Trecho citado:
* * *
O art. 1.641, II, do CC, que impõe a separação obrigatória de bens para maiores de 70 anos, permanece intocado mais de duas décadas após a entrada em vigor do Código de 2002 - um verdadeiro “museu de grandes novidades”.
Importante: O STF, no Tema 1.236, não declarou a inconstitucionalidade do art. 1.641, II, do CC.
Não, mesmo!
Preferiu ficar em cima do muro, mas a vida concreta de Maria e Manuel mostra que, quando o Direito se omite, quem sofre é o amor depois dos 70 anos.
A recente decisão monocrática do TJ-RJ, nos autos do processo 0062167-77.2025.8.19.0000, ao negar a remessa da arguição de inconstitucionalidade ao Órgão Especial, reacende o debate:
Pode o Direito punir o amor pela idade, ignorando princípios constitucionais como dignidade, igualdade e autonomia privada
Ou seja, a decisão monocrática aplica indevidamente o Tema 1.236 e exclui viúva da sucessão, mostrando como o art. 1.641, II, do CC, pode punir o amor depois dos 70 anos.
* * *
Dados registrados:
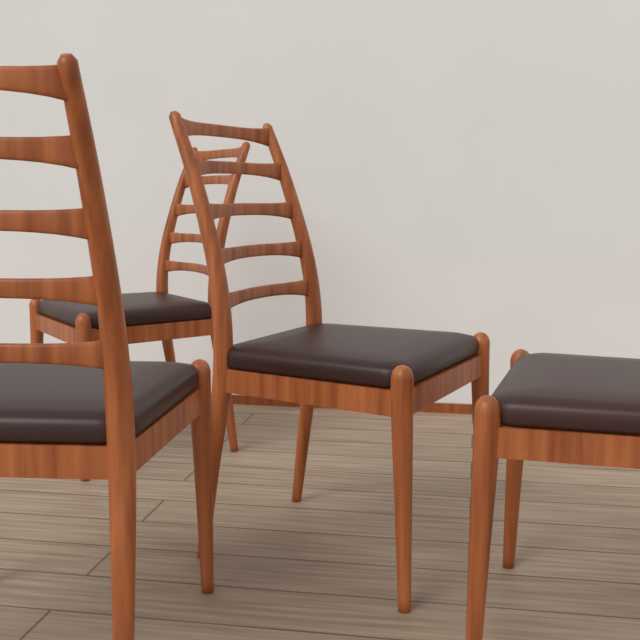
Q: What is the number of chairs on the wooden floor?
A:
* * *
O que fazer:
Dê sequência ao texto sobre a separação obrigatória de bens para maiores de 70 anos, começando logo depois da última frase dele.

Exercício resolvido:
Análise da decisão monocrática
A recente decisão monocrática rejeitou provimento ao recurso, sob o fundamento de que o tema já teria sido decidido pelo STF no julgamento do Tema 1.236 da repercussão geral, aplicando-se, portanto, o art. 932, III, “b”, do CPC.
Com o devido respeito, a decisão incorre em vício insanável ao opor-se, de forma individual, a tese de inconstitucionalidade suscitada pela parte agravante.
A causa de pedir, como expressamente consta do relatório, é a inconstitucionalidade do art. 1.641, II, do CC - e não a aplicação da tese firmada pelo STF.
Monocraticamente, o relator:
- Usurpa a competência do colegiado, violando a cláusula de reserva de plenário (art. 97 da CF/88);
- Foge da causa de pedir, decidindo com base em questão não suscitada, impede o controle difuso legítimo, que exige apreciação pelo órgão competente
- Aplica indevidamente o art. 932, III, “b”, do CPC, como se houvesse identidade entre o pedido da parte e a tese firmada pelo STF.
Mais: Trata como resolvida uma controvérsia que não foi enfrentada pelo STF, já que o Tema 1.236 não declarou a inconstitucionalidade da norma.
Ao decidir com base em suposta ausência de escritura pública ou que a agravante supostamente queria alterar o regime de bens pré-estabelecido quando um cônjuge já é falecido, a decisão monocrática desvia-se da causa de pedir.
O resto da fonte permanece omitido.